Postby Darth Crater » Thu Jun 21, 2012 10:51 pm

I'm not sure what you mean by "making progress". I can list a string of my arguments which you have completely ignored, and which I am therefore forced to assume you do not dispute, in favor of semantics about "faith". I suppose I can call that progress.

Col. Homestar wrote: We can debate the validity of the bible next if you like.

Sure. A book, demonstrably written by humans, which some consider to provide evidence for a deity's existence because they have failed to notice the circular logic involved (God exists because the Bible says so, the Bible is true because God created it). Done.
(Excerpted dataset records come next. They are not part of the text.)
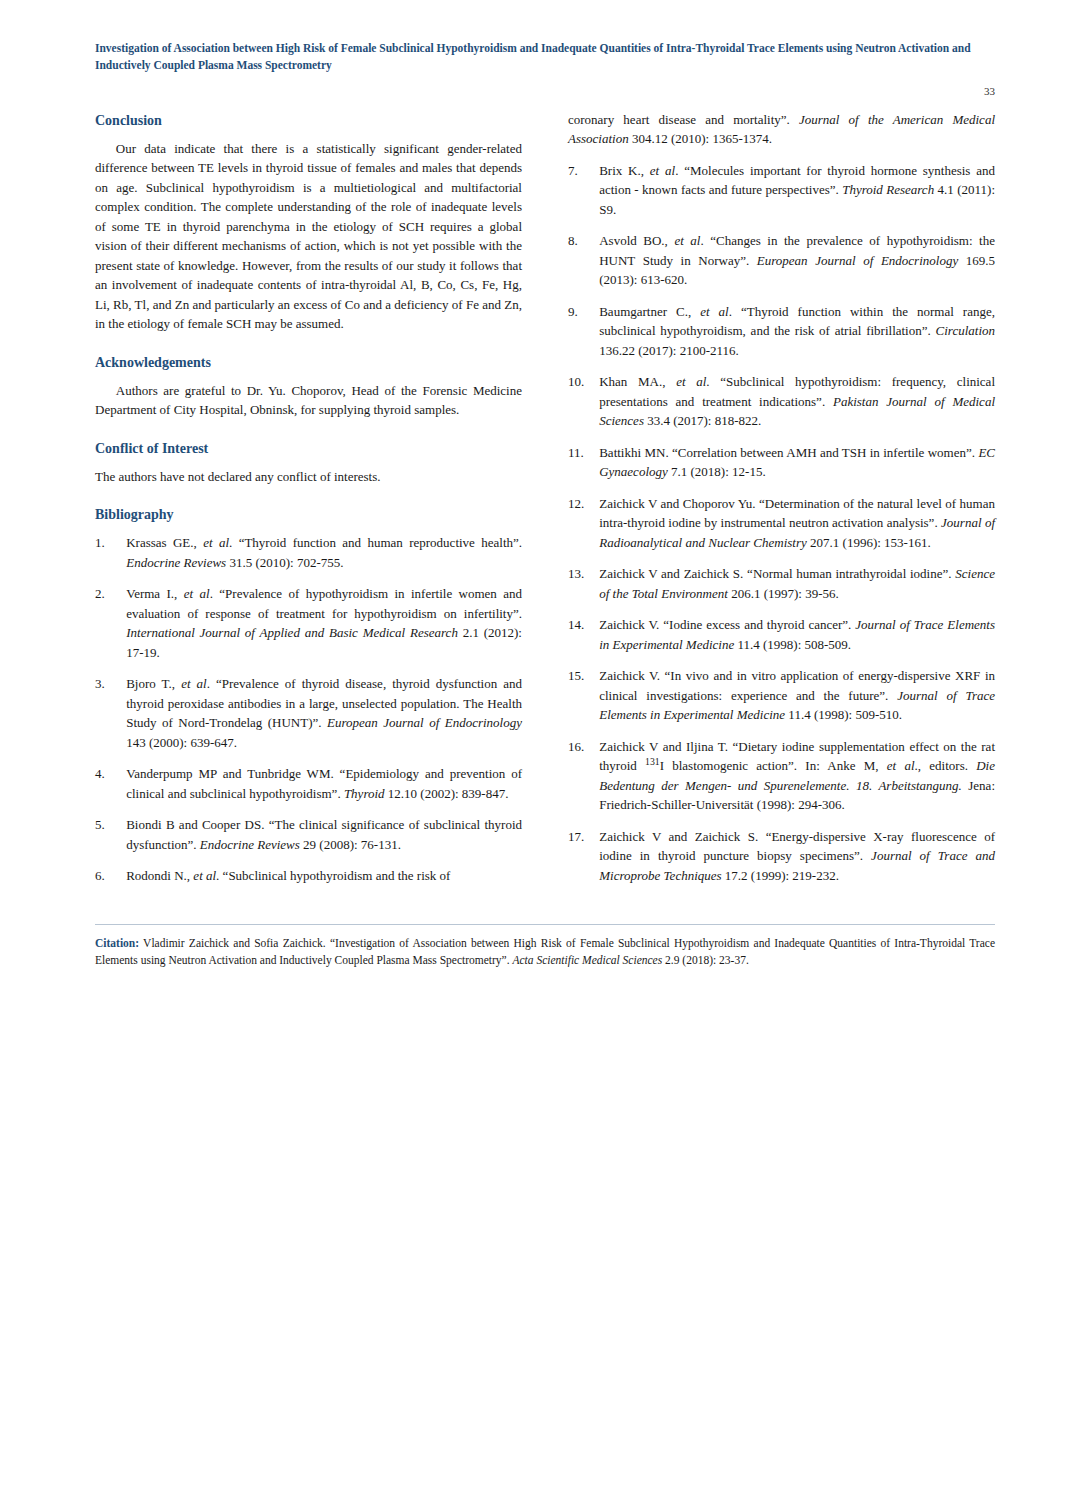Investigation of Association between High Risk of Female Subclinical Hypothyroidism and Inadequate Quantities of Intra-Thyroidal Trace Elements using Neutron Activation and Inductively Coupled Plasma Mass Spectrometry
33
Conclusion
Our data indicate that there is a statistically significant gender-related difference between TE levels in thyroid tissue of females and males that depends on age. Subclinical hypothyroidism is a multietiological and multifactorial complex condition. The complete understanding of the role of inadequate levels of some TE in thyroid parenchyma in the etiology of SCH requires a global vision of their different mechanisms of action, which is not yet possible with the present state of knowledge. However, from the results of our study it follows that an involvement of inadequate contents of intra-thyroidal Al, B, Co, Cs, Fe, Hg, Li, Rb, Tl, and Zn and particularly an excess of Co and a deficiency of Fe and Zn, in the etiology of female SCH may be assumed.
Acknowledgements
Authors are grateful to Dr. Yu. Choporov, Head of the Forensic Medicine Department of City Hospital, Obninsk, for supplying thyroid samples.
Conflict of Interest
The authors have not declared any conflict of interests.
Bibliography
Krassas GE., et al. “Thyroid function and human reproductive health”. Endocrine Reviews 31.5 (2010): 702-755.
Verma I., et al. “Prevalence of hypothyroidism in infertile women and evaluation of response of treatment for hypothyroidism on infertility”. International Journal of Applied and Basic Medical Research 2.1 (2012): 17-19.
Bjoro T., et al. “Prevalence of thyroid disease, thyroid dysfunction and thyroid peroxidase antibodies in a large, unselected population. The Health Study of Nord-Trondelag (HUNT)”. European Journal of Endocrinology 143 (2000): 639-647.
Vanderpump MP and Tunbridge WM. “Epidemiology and prevention of clinical and subclinical hypothyroidism”. Thyroid 12.10 (2002): 839-847.
Biondi B and Cooper DS. “The clinical significance of subclinical thyroid dysfunction”. Endocrine Reviews 29 (2008): 76-131.
Rodondi N., et al. “Subclinical hypothyroidism and the risk of
coronary heart disease and mortality”. Journal of the American Medical Association 304.12 (2010): 1365-1374.
Brix K., et al. “Molecules important for thyroid hormone synthesis and action - known facts and future perspectives”. Thyroid Research 4.1 (2011): S9.
Asvold BO., et al. “Changes in the prevalence of hypothyroidism: the HUNT Study in Norway”. European Journal of Endocrinology 169.5 (2013): 613-620.
Baumgartner C., et al. “Thyroid function within the normal range, subclinical hypothyroidism, and the risk of atrial fibrillation”. Circulation 136.22 (2017): 2100-2116.
Khan MA., et al. “Subclinical hypothyroidism: frequency, clinical presentations and treatment indications”. Pakistan Journal of Medical Sciences 33.4 (2017): 818-822.
Battikhi MN. “Correlation between AMH and TSH in infertile women”. EC Gynaecology 7.1 (2018): 12-15.
Zaichick V and Choporov Yu. “Determination of the natural level of human intra-thyroid iodine by instrumental neutron activation analysis”. Journal of Radioanalytical and Nuclear Chemistry 207.1 (1996): 153-161.
Zaichick V and Zaichick S. “Normal human intrathyroidal iodine”. Science of the Total Environment 206.1 (1997): 39-56.
Zaichick V. “Iodine excess and thyroid cancer”. Journal of Trace Elements in Experimental Medicine 11.4 (1998): 508-509.
Zaichick V. “In vivo and in vitro application of energy-dispersive XRF in clinical investigations: experience and the future”. Journal of Trace Elements in Experimental Medicine 11.4 (1998): 509-510.
Zaichick V and Iljina T. “Dietary iodine supplementation effect on the rat thyroid 131I blastomogenic action”. In: Anke M, et al., editors. Die Bedentung der Mengen- und Spurenelemente. 18. Arbeitstangung. Jena: Friedrich-Schiller-Universität (1998): 294-306.
Zaichick V and Zaichick S. “Energy-dispersive X-ray fluorescence of iodine in thyroid puncture biopsy specimens”. Journal of Trace and Microprobe Techniques 17.2 (1999): 219-232.
Citation: Vladimir Zaichick and Sofia Zaichick. “Investigation of Association between High Risk of Female Subclinical Hypothyroidism and Inadequate Quantities of Intra-Thyroidal Trace Elements using Neutron Activation and Inductively Coupled Plasma Mass Spectrometry”. Acta Scientific Medical Sciences 2.9 (2018): 23-37.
Col. Homestar wrote:Because the belief in God is based on the evidence and our common sense approach that all creation from the vast universe to the smaller but no less important strands of DNA

This is not even a proper sentence. I can't tell if you meant something along the lines of "all was created" or "all creation is equally important". In any case, I have seen no evidence from your side of the debate, merely your pointing out a few gaps in our current knowledge. All of these either have more evidence for competing hypotheses than they do for yours, or have no evidence at all. In none of these cases should you be favoring a god, unless your worldview is simply that divorced from reality.
Col. Homestar wrote:You cling to this idea that everything you believe in is based on scientific fact, but as I have been pointing out (things I spent time researching that you have yet to respond to) the theory of evolution CANNOT provide a solid iron clad answer for what began the process of 1. The universe 2. Life of any kind on earth 3. The existence of human life as we know it today

Why are you once again:
-talking about "evolution" without clarifying whether or not you include abiogenesis? If you include it it satisfies 2 and 3, if you don't it satisfies 3 and abiogenesis separately satisfies 2.
-Connecting "evolution" with the origin of the universe, which is not even in the same field of study?
-Continuously bringing up points like this which I have refuted previously, and which you have provided no counterarguments to support?

I can understand lack of knowledge. I cannot forgive utter failure to learn.

By the way, the comment about 666 was mentioned because it has relevance to religion in popular culture. No "worry" anywhere.